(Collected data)

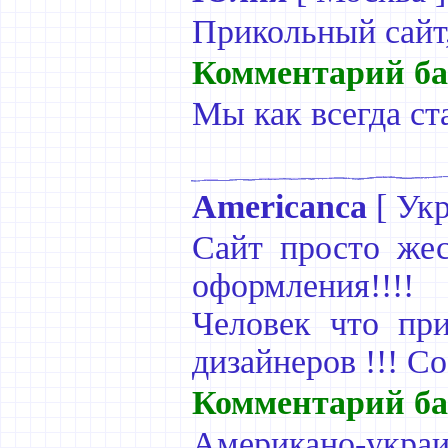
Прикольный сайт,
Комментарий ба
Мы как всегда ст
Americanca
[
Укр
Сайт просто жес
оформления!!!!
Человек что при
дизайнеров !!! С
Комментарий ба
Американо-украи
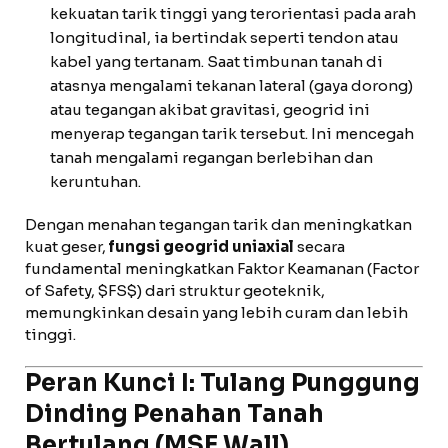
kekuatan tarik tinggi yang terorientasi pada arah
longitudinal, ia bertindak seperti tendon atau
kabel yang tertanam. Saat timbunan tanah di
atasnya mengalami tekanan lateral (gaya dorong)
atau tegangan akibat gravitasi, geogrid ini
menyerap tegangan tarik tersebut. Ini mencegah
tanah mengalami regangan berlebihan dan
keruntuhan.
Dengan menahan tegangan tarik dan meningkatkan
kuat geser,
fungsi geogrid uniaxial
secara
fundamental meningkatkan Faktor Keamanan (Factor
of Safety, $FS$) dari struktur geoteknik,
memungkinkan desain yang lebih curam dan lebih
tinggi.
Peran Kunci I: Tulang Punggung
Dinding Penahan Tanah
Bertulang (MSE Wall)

--

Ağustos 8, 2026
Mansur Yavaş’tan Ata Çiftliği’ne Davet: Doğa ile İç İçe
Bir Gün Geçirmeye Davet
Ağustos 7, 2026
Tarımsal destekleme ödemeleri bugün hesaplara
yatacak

**EXERCISE PROMPT:** Put the data from the line containing "kekuatan tarik tinggi" through the line containing "Bertulang (MSE Wall)" into a Markdown table, one line per row, skipping any blank lines. Use the columns No. for the row number and Text for the line.

**SOLUTION:**
| No. | Text |
|---|---|
| 1 | kekuatan tarik tinggi yang terorientasi pada arah |
| 2 | longitudinal, ia bertindak seperti tendon atau |
| 3 | kabel yang tertanam. Saat timbunan tanah di |
| 4 | atasnya mengalami tekanan lateral (gaya dorong) |
| 5 | atau tegangan akibat gravitasi, geogrid ini |
| 6 | menyerap tegangan tarik tersebut. Ini mencegah |
| 7 | tanah mengalami regangan berlebihan dan |
| 8 | keruntuhan. |
| 9 | Dengan menahan tegangan tarik dan meningkatkan |
| 10 | kuat geser, |
| 11 | fungsi geogrid uniaxial |
| 12 | secara |
| 13 | fundamental meningkatkan Faktor Keamanan (Factor |
| 14 | of Safety, $FS$) dari struktur geoteknik, |
| 15 | memungkinkan desain yang lebih curam dan lebih |
| 16 | tinggi. |
| 17 | Peran Kunci I: Tulang Punggung |
| 18 | Dinding Penahan Tanah |
| 19 | Bertulang (MSE Wall) |